_Work request_.
Each record must be repeated exactly as it stands.

[[ Records to process open ]]

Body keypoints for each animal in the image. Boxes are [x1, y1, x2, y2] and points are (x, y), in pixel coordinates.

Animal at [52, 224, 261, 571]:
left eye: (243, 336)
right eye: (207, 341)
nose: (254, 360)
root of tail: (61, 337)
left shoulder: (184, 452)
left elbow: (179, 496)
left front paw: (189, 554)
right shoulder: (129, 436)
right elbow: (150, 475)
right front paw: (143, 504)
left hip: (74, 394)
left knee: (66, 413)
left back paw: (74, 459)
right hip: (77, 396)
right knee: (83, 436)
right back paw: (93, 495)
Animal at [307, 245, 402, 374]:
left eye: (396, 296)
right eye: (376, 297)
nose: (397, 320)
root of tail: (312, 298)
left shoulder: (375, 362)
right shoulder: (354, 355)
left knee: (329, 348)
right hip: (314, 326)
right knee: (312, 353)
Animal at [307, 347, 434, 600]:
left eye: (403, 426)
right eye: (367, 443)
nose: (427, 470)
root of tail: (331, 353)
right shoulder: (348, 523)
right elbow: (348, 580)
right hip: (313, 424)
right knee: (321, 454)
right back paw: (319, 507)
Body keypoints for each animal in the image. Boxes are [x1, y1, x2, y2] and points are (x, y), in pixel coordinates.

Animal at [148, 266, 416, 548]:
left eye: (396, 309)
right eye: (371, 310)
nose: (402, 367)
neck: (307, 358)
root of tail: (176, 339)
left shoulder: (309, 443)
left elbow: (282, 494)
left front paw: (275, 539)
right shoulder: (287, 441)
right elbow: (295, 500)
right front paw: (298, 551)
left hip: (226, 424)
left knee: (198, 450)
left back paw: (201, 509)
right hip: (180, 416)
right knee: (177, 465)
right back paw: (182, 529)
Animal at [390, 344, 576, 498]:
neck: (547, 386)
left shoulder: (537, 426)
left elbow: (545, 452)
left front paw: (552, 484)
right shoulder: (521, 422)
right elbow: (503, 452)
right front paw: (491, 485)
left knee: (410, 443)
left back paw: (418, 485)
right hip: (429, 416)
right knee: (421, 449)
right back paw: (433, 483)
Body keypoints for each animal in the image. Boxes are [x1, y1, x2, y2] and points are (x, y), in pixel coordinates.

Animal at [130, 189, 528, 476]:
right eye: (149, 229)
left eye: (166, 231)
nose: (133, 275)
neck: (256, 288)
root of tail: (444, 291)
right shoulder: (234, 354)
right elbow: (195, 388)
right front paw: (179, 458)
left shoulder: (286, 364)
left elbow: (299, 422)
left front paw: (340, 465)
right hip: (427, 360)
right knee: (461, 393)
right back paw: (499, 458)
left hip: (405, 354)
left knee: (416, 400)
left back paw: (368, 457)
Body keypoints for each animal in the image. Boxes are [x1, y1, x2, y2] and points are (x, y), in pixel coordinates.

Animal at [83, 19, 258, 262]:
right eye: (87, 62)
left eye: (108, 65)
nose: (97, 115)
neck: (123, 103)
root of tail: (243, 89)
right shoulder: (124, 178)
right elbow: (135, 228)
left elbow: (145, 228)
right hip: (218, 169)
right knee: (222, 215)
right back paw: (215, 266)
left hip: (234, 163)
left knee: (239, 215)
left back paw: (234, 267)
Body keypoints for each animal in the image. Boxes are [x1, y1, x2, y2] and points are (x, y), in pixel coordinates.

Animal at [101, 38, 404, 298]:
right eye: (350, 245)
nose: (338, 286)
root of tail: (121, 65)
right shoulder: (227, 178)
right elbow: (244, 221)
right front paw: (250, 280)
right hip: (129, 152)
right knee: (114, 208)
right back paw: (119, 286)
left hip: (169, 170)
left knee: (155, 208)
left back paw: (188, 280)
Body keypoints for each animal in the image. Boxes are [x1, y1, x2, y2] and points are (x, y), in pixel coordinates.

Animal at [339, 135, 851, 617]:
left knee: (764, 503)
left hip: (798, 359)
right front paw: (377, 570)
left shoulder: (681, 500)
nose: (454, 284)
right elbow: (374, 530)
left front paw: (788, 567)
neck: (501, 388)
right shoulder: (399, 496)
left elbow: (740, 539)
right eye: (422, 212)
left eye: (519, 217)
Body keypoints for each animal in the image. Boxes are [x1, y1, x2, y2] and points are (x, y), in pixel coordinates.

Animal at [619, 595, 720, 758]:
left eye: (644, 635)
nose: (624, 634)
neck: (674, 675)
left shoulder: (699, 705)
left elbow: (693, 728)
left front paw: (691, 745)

[[ Records to process closed ]]

_Exercise result_.
Body keypoints for each animal in the image. Boxes are [x1, y1, x2, y2] and points are (x, y), in pixel coordinates.

Animal at [52, 224, 261, 571]:
left eye: (243, 336)
right eye: (207, 341)
nose: (254, 360)
root of tail: (61, 337)
left shoulder: (184, 452)
left elbow: (179, 496)
left front paw: (189, 554)
right shoulder: (129, 436)
right elbow: (150, 475)
right front paw: (143, 504)
left hip: (74, 394)
left knee: (66, 413)
left back paw: (74, 459)
right hip: (77, 396)
right knee: (83, 436)
right back paw: (93, 495)
Animal at [307, 245, 402, 374]:
left eye: (396, 296)
right eye: (376, 297)
nose: (397, 320)
root of tail: (312, 298)
left shoulder: (375, 362)
right shoulder: (354, 355)
left knee: (329, 348)
right hip: (314, 326)
right knee: (312, 353)
Animal at [307, 347, 434, 600]:
left eye: (403, 426)
right eye: (367, 443)
nose: (427, 470)
root of tail: (331, 353)
right shoulder: (348, 523)
right elbow: (348, 580)
right hip: (313, 424)
right knee: (321, 454)
right back paw: (319, 507)
Body keypoints for each animal in the image. Boxes are [x1, y1, x2, y2] and points are (x, y), in pixel coordinates.

Animal at [148, 266, 416, 548]:
left eye: (396, 309)
right eye: (371, 310)
nose: (402, 367)
neck: (307, 358)
root of tail: (176, 339)
left shoulder: (309, 443)
left elbow: (282, 494)
left front paw: (275, 539)
right shoulder: (287, 441)
right elbow: (295, 500)
right front paw: (298, 551)
left hip: (226, 424)
left knee: (198, 450)
left back paw: (201, 509)
right hip: (180, 416)
right knee: (177, 465)
right back paw: (182, 529)
Animal at [390, 344, 576, 498]:
neck: (547, 386)
left shoulder: (537, 426)
left elbow: (545, 452)
left front paw: (552, 484)
right shoulder: (521, 422)
right elbow: (503, 452)
right front paw: (491, 485)
left knee: (410, 443)
left back paw: (418, 485)
right hip: (429, 416)
right knee: (421, 449)
right back paw: (433, 483)
Body keypoints for each animal in the image. Boxes are [x1, y1, x2, y2] and points are (x, y), in pixel coordinates.

Animal at [130, 189, 528, 476]:
right eye: (149, 229)
left eye: (166, 231)
nose: (133, 275)
neck: (256, 288)
root of tail: (444, 291)
right shoulder: (234, 354)
right elbow: (195, 388)
right front paw: (179, 458)
left shoulder: (286, 364)
left elbow: (299, 422)
left front paw: (340, 465)
right hip: (427, 360)
right knee: (461, 393)
right back paw: (499, 458)
left hip: (405, 354)
left knee: (416, 400)
left back paw: (368, 457)
Body keypoints for each animal in the image. Boxes are [x1, y1, x2, y2] and points are (x, y), in pixel coordinates.

Animal at [83, 19, 258, 262]:
right eye: (87, 62)
left eye: (108, 65)
nose: (97, 115)
neck: (123, 103)
root of tail: (243, 89)
right shoulder: (124, 178)
right elbow: (135, 228)
left elbow: (145, 228)
right hip: (218, 169)
right knee: (222, 215)
right back paw: (215, 266)
left hip: (234, 163)
left knee: (239, 215)
left back paw: (234, 267)
Body keypoints for each animal in the image. Boxes are [x1, y1, x2, y2] and points are (x, y), in pixel coordinates.

Animal at [101, 38, 404, 298]:
right eye: (350, 245)
nose: (338, 286)
root of tail: (121, 65)
right shoulder: (227, 178)
right elbow: (244, 221)
right front paw: (250, 280)
right hip: (129, 152)
right knee: (114, 208)
right back paw: (119, 286)
left hip: (169, 170)
left knee: (155, 208)
left back paw: (188, 280)
Body keypoints for each animal in the image. Boxes are [x1, y1, x2, y2] and points are (x, y), in pixel coordinates.

Animal at [339, 135, 851, 617]:
left knee: (764, 503)
left hip: (798, 359)
right front paw: (377, 570)
left shoulder: (681, 500)
nose: (454, 284)
right elbow: (374, 530)
left front paw: (788, 567)
neck: (501, 388)
right shoulder: (399, 496)
left elbow: (740, 539)
right eye: (422, 212)
left eye: (519, 217)
Body keypoints for each animal in the image. Boxes are [x1, y1, x2, y2] and points are (x, y), in pixel coordinates.

Animal at [619, 595, 720, 758]:
left eye: (644, 635)
nose: (624, 634)
neck: (674, 675)
left shoulder: (699, 705)
left elbow: (693, 728)
left front paw: (691, 745)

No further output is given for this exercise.